** START RECORDS PROVIDED **

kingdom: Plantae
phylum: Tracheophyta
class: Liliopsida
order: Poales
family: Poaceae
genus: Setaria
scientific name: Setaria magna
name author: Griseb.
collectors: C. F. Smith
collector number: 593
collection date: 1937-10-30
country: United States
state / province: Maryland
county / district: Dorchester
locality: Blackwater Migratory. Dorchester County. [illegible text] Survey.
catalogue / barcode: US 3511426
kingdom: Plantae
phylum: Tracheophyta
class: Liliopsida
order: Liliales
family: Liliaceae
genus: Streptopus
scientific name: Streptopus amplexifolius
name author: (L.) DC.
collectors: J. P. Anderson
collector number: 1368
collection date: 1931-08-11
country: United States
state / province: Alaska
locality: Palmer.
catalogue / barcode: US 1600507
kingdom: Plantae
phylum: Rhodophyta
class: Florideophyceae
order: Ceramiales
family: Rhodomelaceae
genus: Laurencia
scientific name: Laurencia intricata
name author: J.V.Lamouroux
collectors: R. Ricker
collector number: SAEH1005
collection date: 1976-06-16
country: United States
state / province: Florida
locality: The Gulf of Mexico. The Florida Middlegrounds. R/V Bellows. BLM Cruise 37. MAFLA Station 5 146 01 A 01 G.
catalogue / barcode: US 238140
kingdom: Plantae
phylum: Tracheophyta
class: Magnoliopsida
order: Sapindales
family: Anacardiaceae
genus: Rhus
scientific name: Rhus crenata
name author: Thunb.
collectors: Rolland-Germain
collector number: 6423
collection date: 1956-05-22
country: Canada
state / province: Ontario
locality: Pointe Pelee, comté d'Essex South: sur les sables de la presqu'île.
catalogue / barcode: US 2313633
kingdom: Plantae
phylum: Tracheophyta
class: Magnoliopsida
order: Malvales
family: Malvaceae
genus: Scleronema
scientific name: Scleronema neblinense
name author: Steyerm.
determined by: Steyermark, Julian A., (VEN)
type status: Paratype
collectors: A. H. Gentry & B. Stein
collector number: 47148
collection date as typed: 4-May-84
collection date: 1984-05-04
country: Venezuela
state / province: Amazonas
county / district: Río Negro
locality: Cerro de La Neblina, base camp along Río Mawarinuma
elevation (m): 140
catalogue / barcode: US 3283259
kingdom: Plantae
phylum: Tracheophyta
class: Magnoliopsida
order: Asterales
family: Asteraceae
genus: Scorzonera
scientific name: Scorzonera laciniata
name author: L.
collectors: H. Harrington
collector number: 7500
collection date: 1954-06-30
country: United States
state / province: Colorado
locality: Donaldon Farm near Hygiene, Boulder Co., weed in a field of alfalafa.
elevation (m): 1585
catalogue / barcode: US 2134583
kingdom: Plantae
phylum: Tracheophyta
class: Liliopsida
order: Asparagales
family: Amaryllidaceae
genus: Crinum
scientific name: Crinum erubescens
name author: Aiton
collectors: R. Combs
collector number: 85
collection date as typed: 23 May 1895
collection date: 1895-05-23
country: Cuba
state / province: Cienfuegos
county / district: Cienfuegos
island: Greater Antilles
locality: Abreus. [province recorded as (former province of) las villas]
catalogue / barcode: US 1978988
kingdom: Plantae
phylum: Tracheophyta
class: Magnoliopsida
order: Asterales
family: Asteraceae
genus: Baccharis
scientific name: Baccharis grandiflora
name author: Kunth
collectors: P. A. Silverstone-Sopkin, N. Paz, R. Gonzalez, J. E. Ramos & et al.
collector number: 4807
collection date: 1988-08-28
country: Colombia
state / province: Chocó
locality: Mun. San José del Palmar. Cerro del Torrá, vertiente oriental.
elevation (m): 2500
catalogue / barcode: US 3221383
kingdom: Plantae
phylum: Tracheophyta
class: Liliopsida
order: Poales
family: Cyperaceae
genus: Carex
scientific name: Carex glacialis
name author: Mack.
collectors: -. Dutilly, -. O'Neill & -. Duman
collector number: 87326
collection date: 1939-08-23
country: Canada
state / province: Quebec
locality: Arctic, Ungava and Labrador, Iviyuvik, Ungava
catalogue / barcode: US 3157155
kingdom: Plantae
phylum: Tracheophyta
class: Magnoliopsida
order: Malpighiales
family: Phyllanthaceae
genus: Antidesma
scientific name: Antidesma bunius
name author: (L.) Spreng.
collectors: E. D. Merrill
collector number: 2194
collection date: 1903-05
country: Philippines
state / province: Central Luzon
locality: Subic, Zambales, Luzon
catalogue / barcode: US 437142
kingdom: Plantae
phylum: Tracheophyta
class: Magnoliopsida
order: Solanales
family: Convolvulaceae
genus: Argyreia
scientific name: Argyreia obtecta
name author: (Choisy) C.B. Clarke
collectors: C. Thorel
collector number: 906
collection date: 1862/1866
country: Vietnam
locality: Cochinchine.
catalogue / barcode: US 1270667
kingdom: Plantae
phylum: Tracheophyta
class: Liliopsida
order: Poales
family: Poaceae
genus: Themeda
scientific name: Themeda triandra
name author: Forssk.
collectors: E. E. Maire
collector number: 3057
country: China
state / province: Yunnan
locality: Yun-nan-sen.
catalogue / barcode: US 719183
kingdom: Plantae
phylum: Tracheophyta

** END RECORDS PROVIDED **

TASK INSTRUCTIONS:
Transcribe the lines above, starting with the first and continuing through the line containing "genus: Laurencia", both included.

COMPLETED TASK:
kingdom: Plantae
phylum: Tracheophyta
class: Liliopsida
order: Poales
family: Poaceae
genus: Setaria
scientific name: Setaria magna
name author: Griseb.
collectors: C. F. Smith
collector number: 593
collection date: 1937-10-30
country: United States
state / province: Maryland
county / district: Dorchester
locality: Blackwater Migratory. Dorchester County. [illegible text] Survey.
catalogue / barcode: US 3511426
kingdom: Plantae
phylum: Tracheophyta
class: Liliopsida
order: Liliales
family: Liliaceae
genus: Streptopus
scientific name: Streptopus amplexifolius
name author: (L.) DC.
collectors: J. P. Anderson
collector number: 1368
collection date: 1931-08-11
country: United States
state / province: Alaska
locality: Palmer.
catalogue / barcode: US 1600507
kingdom: Plantae
phylum: Rhodophyta
class: Florideophyceae
order: Ceramiales
family: Rhodomelaceae
genus: Laurencia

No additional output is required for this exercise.